« De façon paradoxale, nous nous trouvions un peu dans la situation d’une colonie de peuplement dont les membres auraient fait table rase de leur passé et de leur provenance pour n’être plus que des hommes neufs, nés à une nouvelle vie. À cette différence près que nous étions aussi les colonisés. » Les gens du Peuplier, Arezki Metref
Il y a le célèbre Macondo du non moins célèbre Gabriel Garcia Marquez, là où se déroule l’histoire fantasmée de Cent ans de solitude. Et il y a aussi le quartier du Peuplier et sa place du Drapeau qui sont les lieux du déroulement du dernier roman d’Arezki Metref, Les Gens du Peuplier, paru chez Casbah Éditions.
L’histoire se passe aux premières heures de l’indépendance algérienne, dans un quartier populaire de la capitale. Et cette histoire est racontée avec brio par un enfant qui parle des gens qu’il connait et dont il nous offre un échantillon de personnages aussi sympathiques mais également aussi givrés les uns que les autres.
Nous faisons connaissance avec Aïcha, figure féminine qui arrive à connaître tous les gens du Peuplier mais qui ne reçoit aucune personne chez elle ; avec Levraq, le champion toutes catégories du championnat de football, avec Col Mao qui a été le premier président de la République, avec Rougi le rouquin et avec d’autres visages qui font que ce quartier ne ressemble à aucun autre. La vie n’est pas jouissive au sortir de la guerre de libération nationale surtout que les différents clans qui veulent accaparer le pouvoir, n’en ont pas fini avec la violence. « Sept ans, ça suffit » ont beau crié les acteurs de cette histoire, les haines s’alimentent d’elles-mêmes.
Pour échapper à leur sinistre fatalité, les habitants du Peuplier s’inventent d’autres destins, rêvés ceux-là, pour affronter l’accablante réalité. Pour supporter cette chape de plomb qui les maintient dans ce cloaque, les habitants n’ont d’autre choix que de fabuler et de construire d’autres vies, bien évidemment imaginaires et plus habitables.

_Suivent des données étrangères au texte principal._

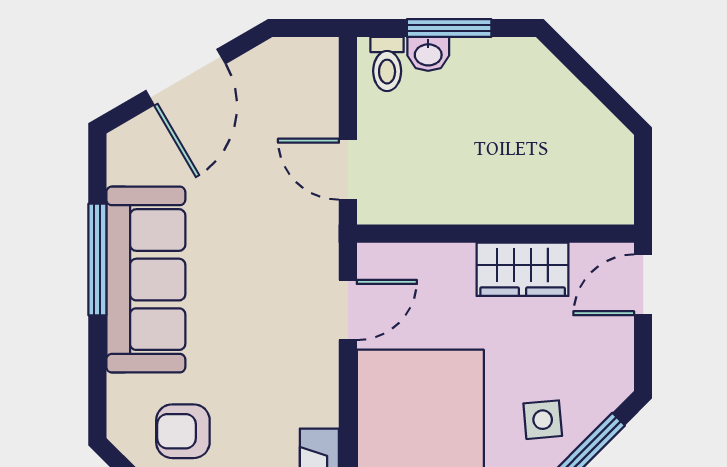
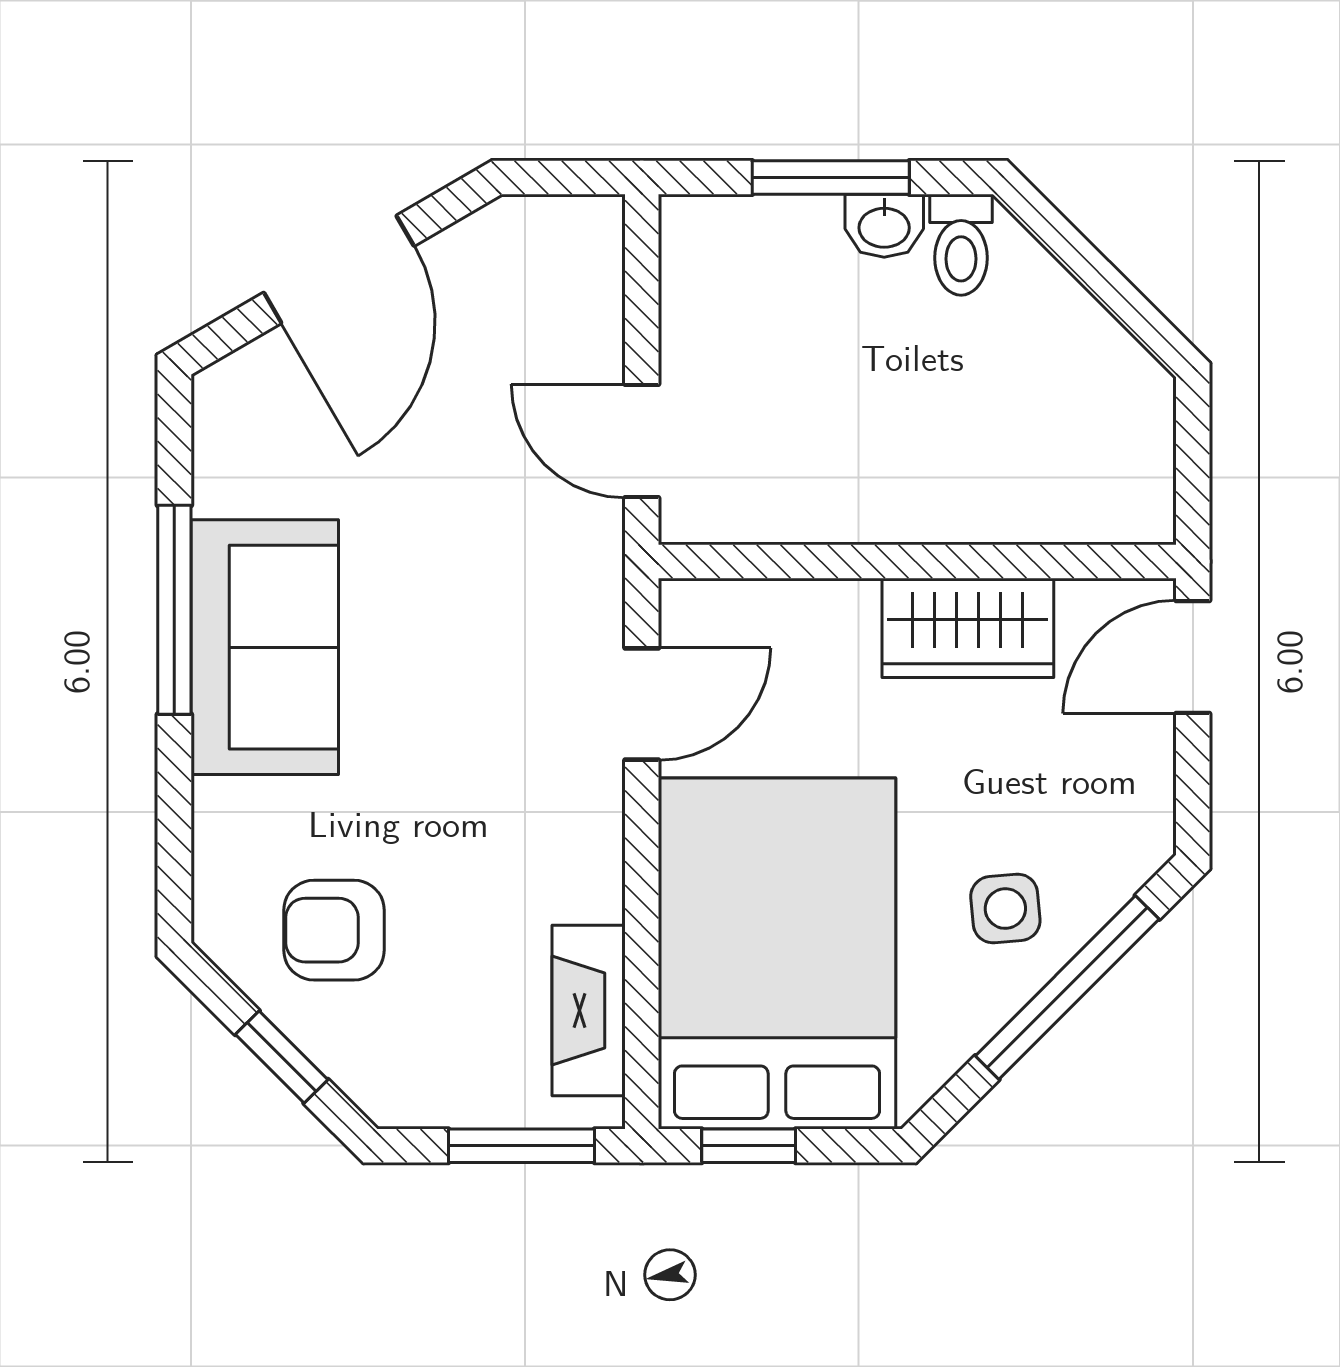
washbasin: (428, 54) -> (884, 226), moved
toilet: (387, 64) -> (961, 245), moved
sofa: (146, 280) -> (265, 647), width x0.73

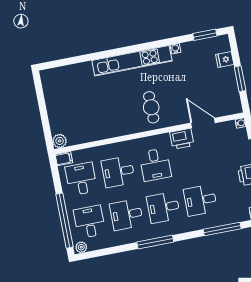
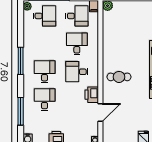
desk: (126, 215) -> (45, 44), removed

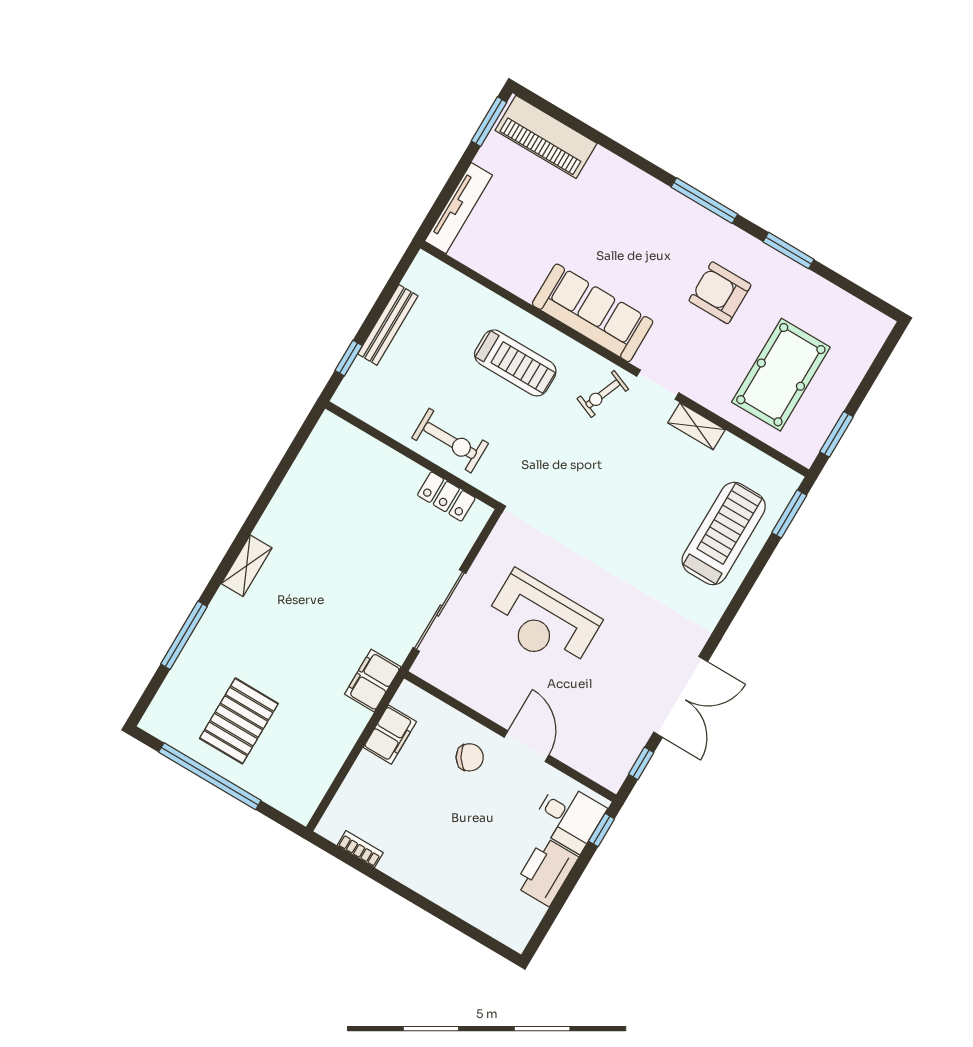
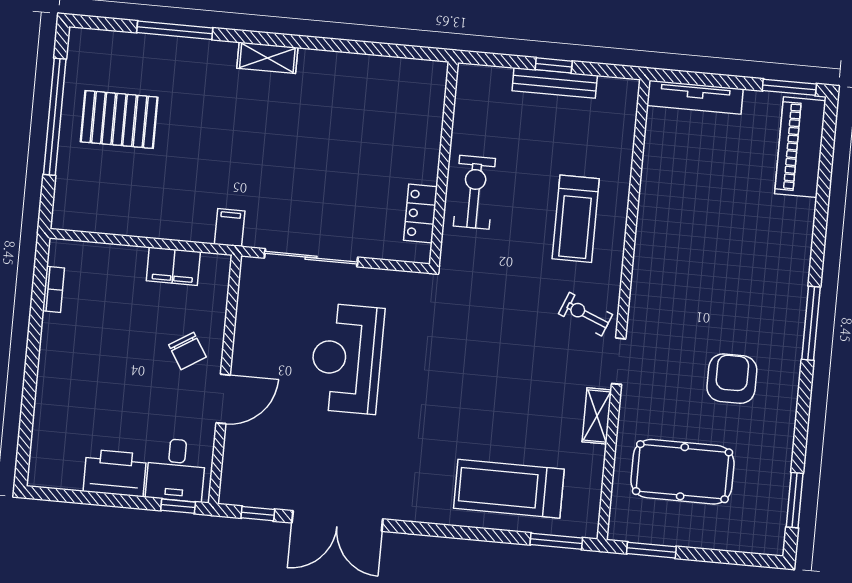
window: (789, 251) -> (795, 500), moved
sofa: (593, 313) -> (657, 269), removed
window: (349, 358) -> (554, 65), moved
exercise bike: (450, 441) -> (474, 192), turned 180
treadmill: (724, 534) -> (509, 489), turned 180
filing cabinet: (373, 681) -> (230, 228), width x0.50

Les personnages centraux sont des êtres de chair et de sang comme le boucher Bouftika ou le président de la République, amateur de football, Col Mao, mais également la maison mystérieuse de Aïcha qu’aucun habitant n’a réussi à pénétrer, le terrain de foot boueux et cabossé, les matchs qui s’arrêtent par fatigue de l’arbitre ou lors de la tombée soudaine de la nuit, tous sujets vivants dans la voix du narrateur. Inutile de préciser que l’acteur principal de cette saga est le quartier lui-même, le célèbre Peuplier, que le lecteur, pris comme dans une nasse, habite jour et nuit le temps de terminer ce magnifique récit.

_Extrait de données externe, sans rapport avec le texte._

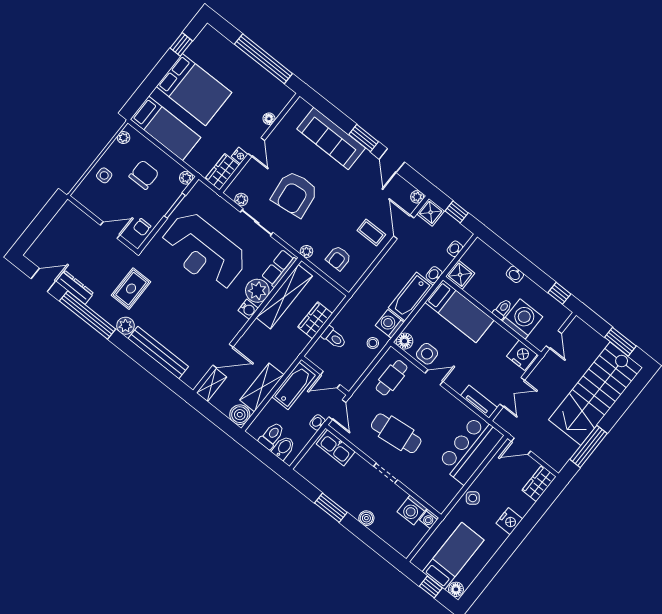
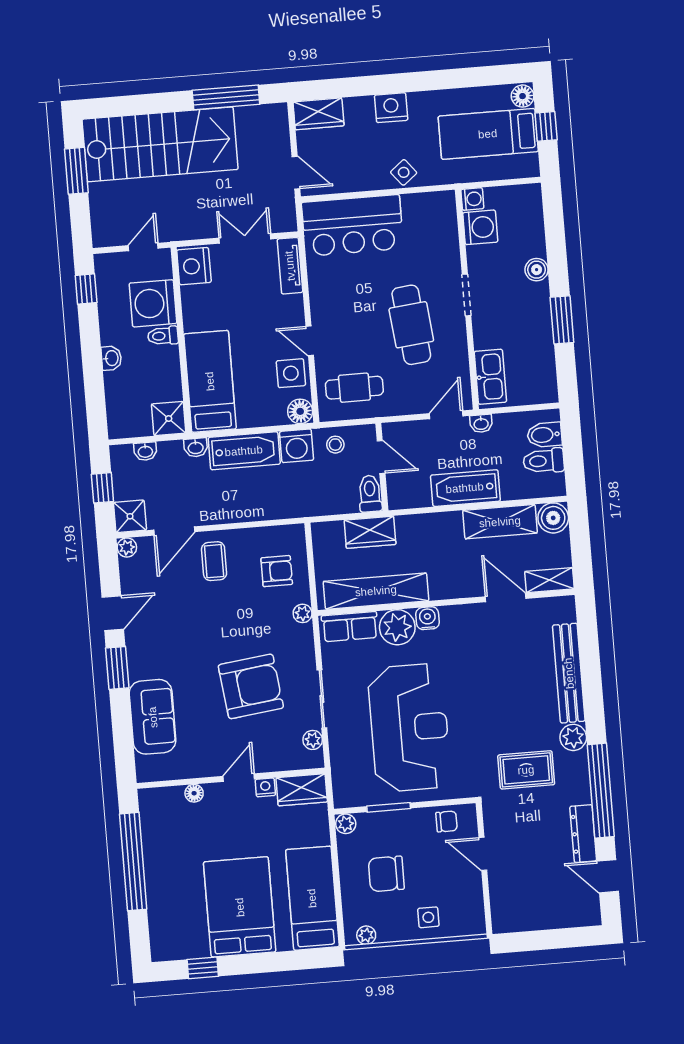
sofa: (331, 138) -> (153, 717), width x0.73
wall: (325, 376) -> (382, 467), moved
door: (330, 380) -> (381, 457), moved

Tout est vécu par le liseur comme si l’histoire racontée le concernait directement. Tout est inventé mais tout est réel – la fin des illusions, le regard vieilli de l’enfance qui se charge de la gravité d’une adolescence accélérée. Les Gens du Peuplier est un roman subtil gorgé de tendresse pour celui ou celle qui trouve dans la fange et la gadouille un espoir de remonter la pente et de s’ériger comme un citoyen égal à ceux qui habitent dans des quartiers moins bourbeux.
J’ai commencé cette recension par nommer le célèbre auteur de L’Amour au temps du choléra. Je terminerai également par dire que, comme chez Garcia Marquez, Arezki Metref a transformé un endroit quelconque en un périmètre mythique qu’il réussit à sauver de l’obsolescence et de l’oubli. Les Gens du Peuplier est un roman lumineux, truffé de force d’âme et de tendresse pour des personnages fragiles et précaires.
Les Gens du Peuplier est un roman beau et émouvant où la puissance d’une plume nous catapulte dans un passé relativement lointain que nous réussissons à vivre au présent.